A state of the art endoscopic hyperspectral imaging system has been reported by the Farkas group. See U.S. Pat. No. 5,796,512 to Farkas et al.; D. L. Farkas and D. Becker, “Applications of spectral imaging: detection and analysis of human melanoma and its precursors”, Pigment Cell Res., 14, 2-8, 2001; E. Lindsley, E. S. Wachman and D. L. Farkas, “The hyperspectral imaging endoscope: a new tool for in vivo cancer detection”, SPIE Proceedings, 5322, 75-82, 2004; and A. Chung, S. Karlan, E. Lindsley, S. Wachsmann-Hogiu and D. L. Farkas, “In vivo cytometry: a spectrum of possibilities”, Cytometry Part A, 69A, 142-146, 2006. Their system acquires parallel and perpendicular polarized images at 32 evenly spaced bands from 380-690 nm in 0.25 seconds. A monochromator or AOTF (acousto-optic tunable filter) based tunable light source and a single high speed CCD camera was used for image acquisition. A 2.0 mm size catheter comprising an illumination fiber and two imaging fiber bundles was passed through the instrument channel to perform the hyperspectral imaging. This group used algorithms developed for fiber-probe point reflectance spectral analysis to analyze the imaging spectral data to derive a scatter size parameter image. In clinical tests, the system encountered problems from specular reflection interference and motion artifacts due to movement from either endoscope or patient.

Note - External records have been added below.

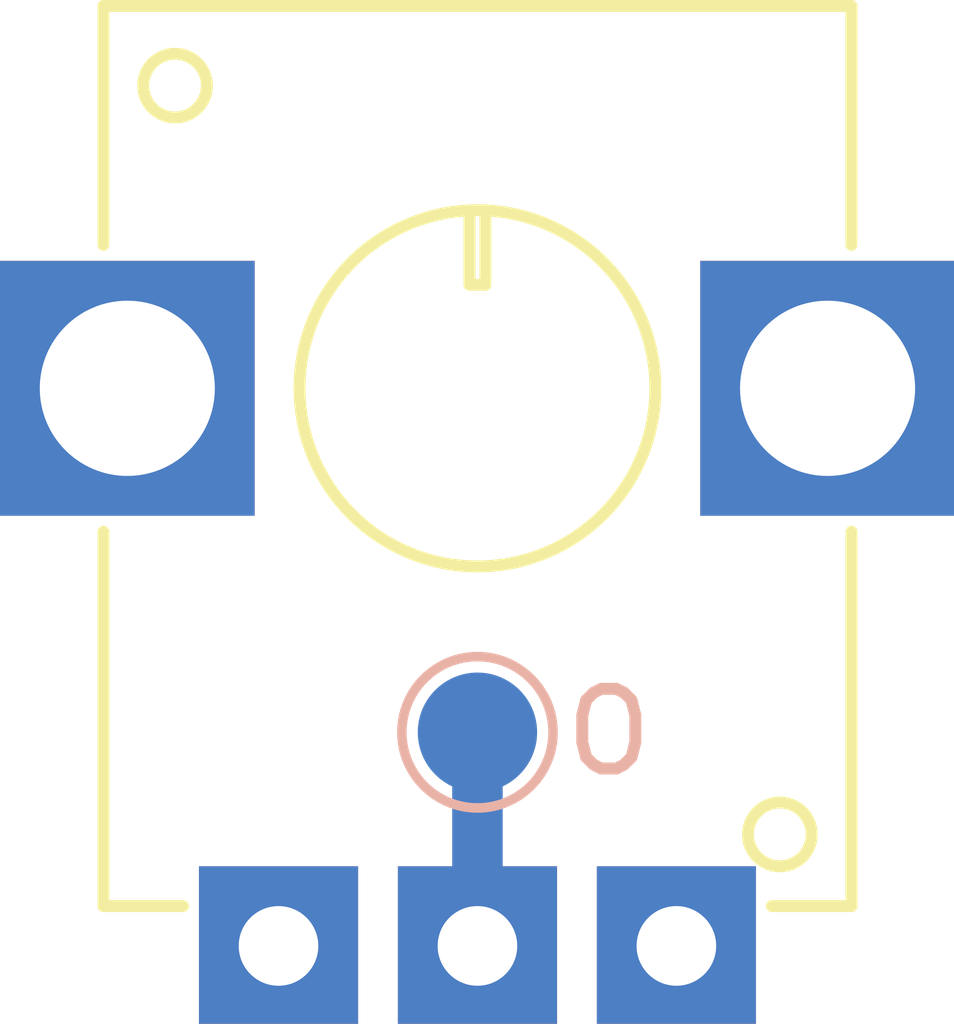
<source format=kicad_pcb>
(kicad_pcb (version 20171130) (host pcbnew "(5.1.9-0-10_14)")

  (general
    (thickness 1.6)
    (drawings 1)
    (tracks 1)
    (zones 0)
    (modules 2)
    (nets 4)
  )

  (page A4)
  (layers
    (0 F.Cu signal)
    (31 B.Cu signal)
    (32 B.Adhes user)
    (33 F.Adhes user)
    (34 B.Paste user)
    (35 F.Paste user)
    (36 B.SilkS user)
    (37 F.SilkS user)
    (38 B.Mask user)
    (39 F.Mask user)
    (40 Dwgs.User user)
    (41 Cmts.User user)
    (42 Eco1.User user)
    (43 Eco2.User user)
    (44 Edge.Cuts user)
    (45 Margin user)
    (46 B.CrtYd user hide)
    (47 F.CrtYd user hide)
    (48 B.Fab user hide)
    (49 F.Fab user hide)
  )

  (setup
    (last_trace_width 0.1524)
    (user_trace_width 0.1524)
    (user_trace_width 0.254)
    (user_trace_width 0.4064)
    (user_trace_width 0.635)
    (trace_clearance 0.1524)
    (zone_clearance 0.508)
    (zone_45_only no)
    (trace_min 0.1524)
    (via_size 0.6858)
    (via_drill 0.3048)
    (via_min_size 0.6858)
    (via_min_drill 0.3048)
    (uvia_size 0.3048)
    (uvia_drill 0.1524)
    (uvias_allowed no)
    (uvia_min_size 0.2)
    (uvia_min_drill 0.1)
    (edge_width 0.15)
    (segment_width 0.2)
    (pcb_text_width 0.3)
    (pcb_text_size 1.5 1.5)
    (mod_edge_width 0.15)
    (mod_text_size 1 1)
    (mod_text_width 0.15)
    (pad_size 1.7 1.7)
    (pad_drill 1)
    (pad_to_mask_clearance 0.2)
    (aux_axis_origin 0 0)
    (visible_elements FFFFFF7F)
    (pcbplotparams
      (layerselection 0x010fc_ffffffff)
      (usegerberextensions false)
      (usegerberattributes false)
      (usegerberadvancedattributes false)
      (creategerberjobfile false)
      (excludeedgelayer true)
      (linewidth 0.100000)
      (plotframeref false)
      (viasonmask false)
      (mode 1)
      (useauxorigin false)
      (hpglpennumber 1)
      (hpglpenspeed 20)
      (hpglpendiameter 15.000000)
      (psnegative false)
      (psa4output false)
      (plotreference true)
      (plotvalue true)
      (plotinvisibletext false)
      (padsonsilk false)
      (subtractmaskfromsilk false)
      (outputformat 1)
      (mirror false)
      (drillshape 1)
      (scaleselection 1)
      (outputdirectory ""))
  )

  (net 0 "")
  (net 1 "Net-(O1-Pad1)")
  (net 2 +3V3)
  (net 3 GND)

  (net_class Default "This is the default net class."
    (clearance 0.1524)
    (trace_width 0.1524)
    (via_dia 0.6858)
    (via_drill 0.3048)
    (uvia_dia 0.3048)
    (uvia_drill 0.1524)
    (diff_pair_width 0.1524)
    (diff_pair_gap 0.1524)
    (add_net +3V3)
    (add_net GND)
    (add_net "Net-(O1-Pad1)")
  )

  (module Potentiometer_Thonk:SongHueiTallTrim9 (layer F.Cu) (tedit 5AD9FFF9) (tstamp 6089D55B)
    (at 0 0)
    (path /5FCAE65B)
    (fp_text reference RV1 (at 0 4.7) (layer F.SilkS) hide
      (effects (font (size 1 1) (thickness 0.15)))
    )
    (fp_text value 100k (at 0 10.1) (layer F.Fab)
      (effects (font (size 1 1) (thickness 0.15)))
    )
    (fp_line (start -0.1 -2.2) (end -0.1 -1.3) (layer F.SilkS) (width 0.15))
    (fp_line (start -0.1 -1.3) (end 0.1 -1.3) (layer F.SilkS) (width 0.15))
    (fp_line (start 0.1 -1.3) (end 0.1 -2.2) (layer F.SilkS) (width 0.15))
    (fp_circle (center 0 0) (end 2.2 0.4) (layer F.SilkS) (width 0.15))
    (fp_circle (center 3.8 5.6) (end 4.2 5.6) (layer F.SilkS) (width 0.15))
    (fp_circle (center -3.8 -3.8) (end -4.2 -3.8) (layer F.SilkS) (width 0.15))
    (fp_line (start 3.7 6.5) (end 4.7 6.5) (layer F.SilkS) (width 0.15))
    (fp_line (start 4.7 1.8) (end 4.7 6.5) (layer F.SilkS) (width 0.15))
    (fp_line (start -4.7 1.8) (end -4.7 6.5) (layer F.SilkS) (width 0.15))
    (fp_line (start -4.7 6.5) (end -3.7 6.5) (layer F.SilkS) (width 0.15))
    (fp_line (start -4.7 -4.8) (end -4.7 -1.8) (layer F.SilkS) (width 0.15))
    (fp_line (start 4.7 -4.8) (end 4.7 -1.8) (layer F.SilkS) (width 0.15))
    (fp_line (start -4.7 -4.8) (end 4.7 -4.8) (layer F.SilkS) (width 0.15))
    (pad "" thru_hole rect (at 4.4 0) (size 3.2 3.2) (drill 2.2) (layers *.Cu *.Mask))
    (pad 3 thru_hole rect (at 2.5 7) (size 2 2) (drill 1) (layers *.Cu *.Mask)
      (net 2 +3V3))
    (pad 2 thru_hole rect (at 0 7) (size 2 2) (drill 1) (layers *.Cu *.Mask)
      (net 1 "Net-(O1-Pad1)"))
    (pad 1 thru_hole rect (at -2.5 7) (size 2 2) (drill 1) (layers *.Cu *.Mask)
      (net 3 GND))
    (pad "" thru_hole rect (at -4.4 0) (size 3.2 3.2) (drill 2.2) (layers *.Cu *.Mask))
  )

  (module TestPoint:TestPoint_Pad_D1.5mm (layer B.Cu) (tedit 5A0F774F) (tstamp 60B93E24)
    (at 0 4.318)
    (descr "SMD pad as test Point, diameter 1.5mm")
    (tags "test point SMD pad")
    (path /60B967CE)
    (attr virtual)
    (fp_text reference O1 (at 0 1.648) (layer B.SilkS) hide
      (effects (font (size 1 1) (thickness 0.15)) (justify mirror))
    )
    (fp_text value TestPoint (at 0 -1.75) (layer B.Fab)
      (effects (font (size 1 1) (thickness 0.15)) (justify mirror))
    )
    (fp_circle (center 0 0) (end 1.25 0) (layer B.CrtYd) (width 0.05))
    (fp_circle (center 0 0) (end 0 -0.95) (layer B.SilkS) (width 0.12))
    (fp_text user %R (at 0 1.65) (layer B.Fab)
      (effects (font (size 1 1) (thickness 0.15)) (justify mirror))
    )
    (pad 1 smd circle (at 0 0) (size 1.5 1.5) (layers B.Cu B.Mask)
      (net 1 "Net-(O1-Pad1)"))
  )

  (gr_text O (at 1.651 4.318) (layer B.SilkS) (tstamp 6089D5BA)
    (effects (font (size 1 1) (thickness 0.15)) (justify mirror))
  )

  (segment (start 0 7) (end 0 4.318) (width 0.635) (layer B.Cu) (net 1))

)

</source>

Another system is disclosed in International Patent Application Publication WO2009/052607 to Fawzy which describes a method for quantifying tissue de-oxygenated blood index directly from images that are taken by illuminating the tissue with two different wavelength bands sequentially.
U.S. Pat. No. 7,729,751 to Ayame et. al. and United States Patent Application Publication 2009/0023991 to Gono et al. disclose methods to improve the visualization of the tissue color tone changes using the “electronic spectral imaging” technique (color correction techniques). “Electronic spectral imaging” is based on an estimation of reflectance spectra from RGB images or narrow band images using samples of the spectra which were measured a priori. “Electronic spectral imaging” does not provide accurate representations of true tissue reflectance properties and tissue physiology and morphology.
United States Patent Application Publication 2007/0024946 to Panasyuk et al. discloses a multispectral imaging system and method for real-time or near real-time assessment of tissue oxygen saturation, delivery and extraction during shock and resuscitation. In this system, spectral images are obtained by sequential illumination using different wavelengths.
There remains a need for cost-effective apparatus and methods for rapid multispectral imaging.